If the Phoenix Coyotes Move to Hamilton, How Will the NHL Realign?

Tom DeMatteoContributor IMay 6, 2009

GLENDALE, AZ - APRIL 11:  Head coach Wayne Gretzky of the Phoenix Coyotes looks on with teammates on the bench during the NHL game against the Anaheim Ducks at Jobing.com Arena on April 11, 2009 in Glendale, Arizona. The Coyotes defeated the Ducks in 5-4 in an overtime shootout. (Photo by Christian Petersen/Getty Images)

With the Phoenix Coyotes filing for Chapter 11 protection yesterday, Research In Motion CEO Jim Balsillie has announced a plan to purchase the team and move them to Hamilton, Ontario.

There are plenty of hurdles to clear before this can happen, as the NHL was not happy about the turn of events.

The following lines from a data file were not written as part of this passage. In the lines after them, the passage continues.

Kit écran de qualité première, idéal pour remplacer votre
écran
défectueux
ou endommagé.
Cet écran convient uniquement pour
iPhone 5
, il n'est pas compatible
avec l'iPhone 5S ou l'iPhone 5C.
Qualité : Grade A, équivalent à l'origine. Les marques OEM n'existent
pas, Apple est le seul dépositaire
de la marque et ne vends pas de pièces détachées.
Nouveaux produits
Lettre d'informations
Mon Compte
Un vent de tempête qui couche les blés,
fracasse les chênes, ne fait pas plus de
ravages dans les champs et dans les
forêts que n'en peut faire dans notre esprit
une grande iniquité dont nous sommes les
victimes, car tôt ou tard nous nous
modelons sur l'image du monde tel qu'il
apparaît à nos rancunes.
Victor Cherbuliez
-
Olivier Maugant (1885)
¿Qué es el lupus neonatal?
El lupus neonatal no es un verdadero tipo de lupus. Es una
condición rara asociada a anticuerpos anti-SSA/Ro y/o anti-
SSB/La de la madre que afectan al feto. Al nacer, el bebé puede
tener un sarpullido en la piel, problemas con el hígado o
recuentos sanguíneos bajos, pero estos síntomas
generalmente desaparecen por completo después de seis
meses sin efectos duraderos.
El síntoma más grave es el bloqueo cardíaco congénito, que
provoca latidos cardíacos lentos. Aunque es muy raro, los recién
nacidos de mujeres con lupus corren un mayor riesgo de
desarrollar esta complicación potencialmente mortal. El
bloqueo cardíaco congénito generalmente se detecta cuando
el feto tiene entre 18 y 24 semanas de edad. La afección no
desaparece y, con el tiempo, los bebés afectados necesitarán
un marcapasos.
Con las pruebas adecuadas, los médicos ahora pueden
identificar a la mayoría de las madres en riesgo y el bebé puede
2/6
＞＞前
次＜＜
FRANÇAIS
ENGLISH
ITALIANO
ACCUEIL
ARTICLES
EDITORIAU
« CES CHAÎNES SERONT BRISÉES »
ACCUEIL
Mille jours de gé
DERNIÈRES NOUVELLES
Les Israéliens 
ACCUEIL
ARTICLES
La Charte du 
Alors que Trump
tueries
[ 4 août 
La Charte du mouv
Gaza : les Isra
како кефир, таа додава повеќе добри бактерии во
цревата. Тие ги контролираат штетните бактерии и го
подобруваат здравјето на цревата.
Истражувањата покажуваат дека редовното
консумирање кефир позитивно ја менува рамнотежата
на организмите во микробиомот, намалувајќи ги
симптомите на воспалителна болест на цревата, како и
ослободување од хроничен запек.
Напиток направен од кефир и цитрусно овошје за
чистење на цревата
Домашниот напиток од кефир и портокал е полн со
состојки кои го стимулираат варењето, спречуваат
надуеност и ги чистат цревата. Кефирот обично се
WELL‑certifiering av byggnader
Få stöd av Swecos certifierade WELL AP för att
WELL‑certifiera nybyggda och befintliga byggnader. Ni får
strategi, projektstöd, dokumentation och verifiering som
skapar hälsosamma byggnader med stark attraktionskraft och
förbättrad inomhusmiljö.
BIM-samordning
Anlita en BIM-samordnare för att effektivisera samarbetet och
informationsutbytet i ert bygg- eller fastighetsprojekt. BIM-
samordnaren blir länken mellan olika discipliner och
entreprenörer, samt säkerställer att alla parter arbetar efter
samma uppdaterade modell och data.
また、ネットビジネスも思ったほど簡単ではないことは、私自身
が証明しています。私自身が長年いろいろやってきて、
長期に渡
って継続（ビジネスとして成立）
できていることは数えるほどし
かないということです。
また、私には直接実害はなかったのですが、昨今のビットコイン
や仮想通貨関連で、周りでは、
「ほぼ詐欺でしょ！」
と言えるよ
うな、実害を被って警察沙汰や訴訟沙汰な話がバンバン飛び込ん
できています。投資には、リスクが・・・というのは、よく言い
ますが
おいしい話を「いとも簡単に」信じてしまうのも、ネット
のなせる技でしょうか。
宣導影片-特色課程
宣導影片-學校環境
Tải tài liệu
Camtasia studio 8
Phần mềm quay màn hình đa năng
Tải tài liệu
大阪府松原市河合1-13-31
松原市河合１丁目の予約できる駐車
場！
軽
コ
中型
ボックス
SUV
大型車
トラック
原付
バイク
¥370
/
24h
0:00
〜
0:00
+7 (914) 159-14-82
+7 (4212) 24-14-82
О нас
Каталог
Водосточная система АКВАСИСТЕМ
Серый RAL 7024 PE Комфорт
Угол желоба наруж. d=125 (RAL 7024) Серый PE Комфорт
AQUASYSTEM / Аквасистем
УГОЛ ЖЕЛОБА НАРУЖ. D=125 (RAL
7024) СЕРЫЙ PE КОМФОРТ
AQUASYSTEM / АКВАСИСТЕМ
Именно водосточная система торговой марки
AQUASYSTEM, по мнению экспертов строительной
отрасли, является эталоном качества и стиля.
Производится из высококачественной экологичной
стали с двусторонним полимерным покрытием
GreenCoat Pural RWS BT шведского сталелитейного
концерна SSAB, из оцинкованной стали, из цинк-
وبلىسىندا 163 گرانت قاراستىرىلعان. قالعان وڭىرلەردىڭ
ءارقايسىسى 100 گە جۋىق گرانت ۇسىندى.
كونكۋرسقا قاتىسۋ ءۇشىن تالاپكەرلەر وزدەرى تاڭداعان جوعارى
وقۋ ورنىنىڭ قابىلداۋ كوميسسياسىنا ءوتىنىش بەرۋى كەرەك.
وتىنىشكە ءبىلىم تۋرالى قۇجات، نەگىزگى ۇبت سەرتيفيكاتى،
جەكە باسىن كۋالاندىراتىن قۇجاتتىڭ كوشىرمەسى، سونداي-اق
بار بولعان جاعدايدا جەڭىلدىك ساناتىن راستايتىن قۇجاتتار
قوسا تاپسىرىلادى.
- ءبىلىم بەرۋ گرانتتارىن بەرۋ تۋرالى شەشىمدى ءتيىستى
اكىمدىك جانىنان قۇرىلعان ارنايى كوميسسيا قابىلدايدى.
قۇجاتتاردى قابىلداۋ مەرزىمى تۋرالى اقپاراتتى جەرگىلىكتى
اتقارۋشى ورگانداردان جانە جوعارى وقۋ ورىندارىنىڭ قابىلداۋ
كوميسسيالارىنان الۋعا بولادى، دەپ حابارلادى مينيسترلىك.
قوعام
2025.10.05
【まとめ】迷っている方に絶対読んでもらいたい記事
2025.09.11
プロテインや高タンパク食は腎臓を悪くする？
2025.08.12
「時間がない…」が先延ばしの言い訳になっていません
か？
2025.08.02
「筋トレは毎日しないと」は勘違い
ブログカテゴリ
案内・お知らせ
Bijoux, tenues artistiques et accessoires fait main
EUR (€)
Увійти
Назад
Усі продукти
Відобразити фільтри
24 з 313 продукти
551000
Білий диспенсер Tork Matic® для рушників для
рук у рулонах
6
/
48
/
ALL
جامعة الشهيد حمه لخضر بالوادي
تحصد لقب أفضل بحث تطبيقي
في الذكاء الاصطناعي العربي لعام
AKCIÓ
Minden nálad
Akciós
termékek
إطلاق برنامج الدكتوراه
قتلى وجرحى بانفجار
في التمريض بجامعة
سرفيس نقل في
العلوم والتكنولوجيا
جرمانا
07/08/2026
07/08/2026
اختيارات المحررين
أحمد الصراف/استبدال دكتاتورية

The league acted quickly, stripping Coyotes owner Jerry Moyes of authority to run the team, and will represent the team in bankruptcy proceedings.

But Balsillie, after two failed attempts to buy the Penguins and the Predators, seems to have the upper hand on the league this time. A bankruptcy judge will decide the best course of action for the team—and if Balsillie's offer is the best on the table, the team will be on the move to Hamilton.

If this move happens, the NHL will have some decisions to make as it relates to the divisions. A team in southern Ontario cannot play in the Pacific Division. Realignment would be needed.

Here is how I see it playing out.


Eastern Conference

Northeast Division: Montreal, Ottawa, Toronto, Hamilton, Buffalo

This would group the four Canadian teams in the East with Buffalo, which would create a ton of local interest in Ontario, Quebec, and northern New York. 


Atlantic Division: Boston, New York Islanders, New York Rangers, New Jersey, Philadelphia

This could be also called the Amtrak Division. Boston would miss the rivalry with Montreal, but Boston-New York just seems right.


Southeast Division: No changes.

Western Conference

Central Division: Detroit, Chicago, St. Louis, Columbus, Pittsburgh

Moving Pittsburgh out of the Eastern Conference (and their developing rivalry with Washington) seems risky, but there are several positives to this.

First, with NBC preferring early afternoon starts, this would provide another Western Conference city that could accommodate 12 or 1 pm starts.

Second, there are built-in geographical rivalries with Columbus and Detroit.

Third, Gary Bettman would love a Pittsburgh-Washington Stanley Cup Final.


The "I'm not sure what to call it" Division: Nashville, Dallas, Minnesota, Calgary, Edmonton

This was the toughest division to group together. Up to this point, it was easy to group the teams geographically. But this keeps the Calgary/Edmonton rivalry together, and putting the Dallas (formally Minnesota) Stars and Minnesota together should be interesting. 


Pacific Division: Vancouver, Colorado, San Jose, Los Angeles, Anaheim

This division is very strong and travel-friendly, too. I would love to keep Vancouver with Calgary and Edmonton, but travel to Dallas and Nashville four times each borders on unfair.